Decades of psychological studies have shown that a child’s attitude toward animals can predict future behavior. According to published reports, in every highly publicized school shooting, one warning sign has appeared consistently: All the young killers abused or killed animals before turning on their classmates. Animal cruelty is one of the many symptoms defined in the DSM V for Conduct Disorder, a precursor to Anti-Social Personality Disorder. 70% of the most serious and violent offenders in prison have repeated and serious animal abuses in their history. Research has linked those who hunt animals for sport to the “dark triad ” — narcissism (egotistical admiration of one own attributes, lack of compassion, Machiavellianism (being deceitful, cunning and manipulative) and psychopathy (lack of remorse or empathy, prone to impulsive behavior). Although many people hunt and do not commit mass murder, is it fair to assume that for Paddock, his ability to hunt animals desensitized him to randomly murdering 59 people and wounding over 500?

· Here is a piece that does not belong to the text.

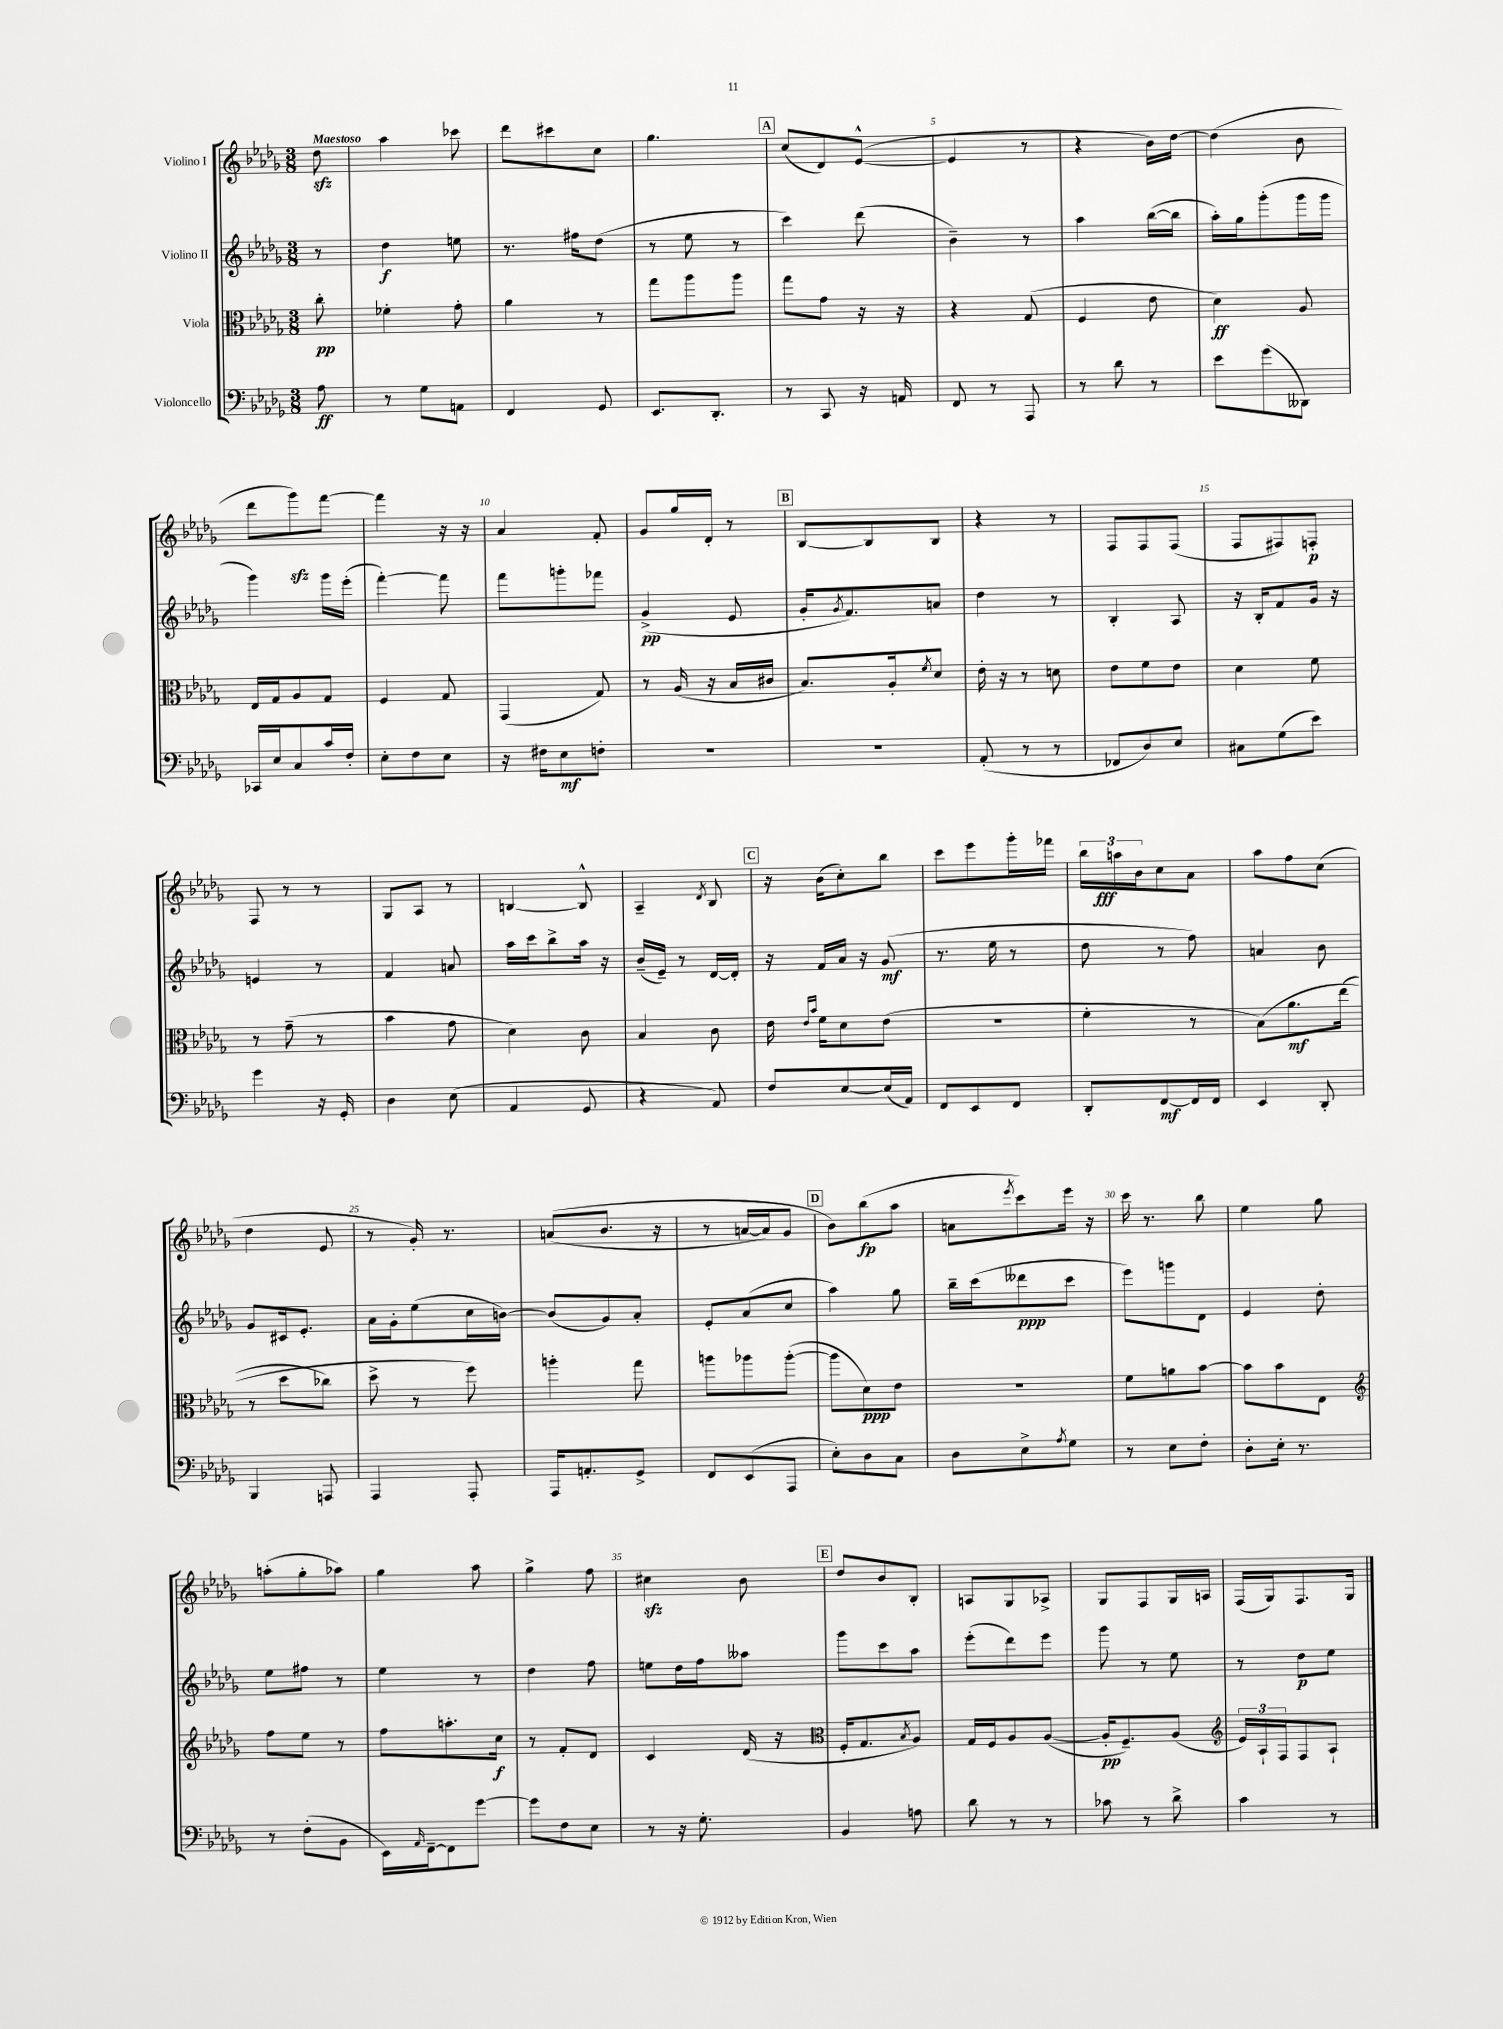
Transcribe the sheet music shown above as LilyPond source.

These types of shocking incidents offer us moments to pause and contemplate the severe disconnects in our society. Before we are overly stunned by these growing massacres, shouldn’t we consider how our culture is helping foster and create these killers by ignoring their silent but deadly signs? The quiet loners on the playground should never be overlooked by teachers, counselors and principals. Even if these students are passing their academic classes and not getting in trouble, there should be a continued effort to draw out what occupies these children’s thoughts and how they spends their time. The reclusive teenager who does not interact with peers, spends most of his time on-line and is uninvolved at school should always be given encouragement and extra attention. The quiet men purchasing 42 guns and bump stops on-line or in stores should be denied the right to purchase. How could anyone need that much arsenal to either protect themselves or even to hunt unless they were hunting human beings? Any hunter that can mow down animals for pleasure, power or sport with no empathy or compassion for the living being is one step closer to killing humans, who are also higher-thinking animals. The recluse in the neighborhood who keeps his blinds down, living a secret life and never speaking to his neighbors could be planning the next mass killing spree.
Yes – it is difficult to weed out the psychopath committing the next unthinkable event. But we must become more attuned at reading the “silent signs,” the quiet behind the noise, the lone wolf, repressing his rage until it overflows on hundreds of other unsuspecting beings. Those of us who work at schools or in other settings with children and teens can begin to spot this silent rage by identifying dysfunctional family systems and reading solitude as a precursor to murder. My heart goes out to the innocent victims and families affected by this unspeakable tragedy. I can only hope we can begin taking steps to prevent an even worse scenario.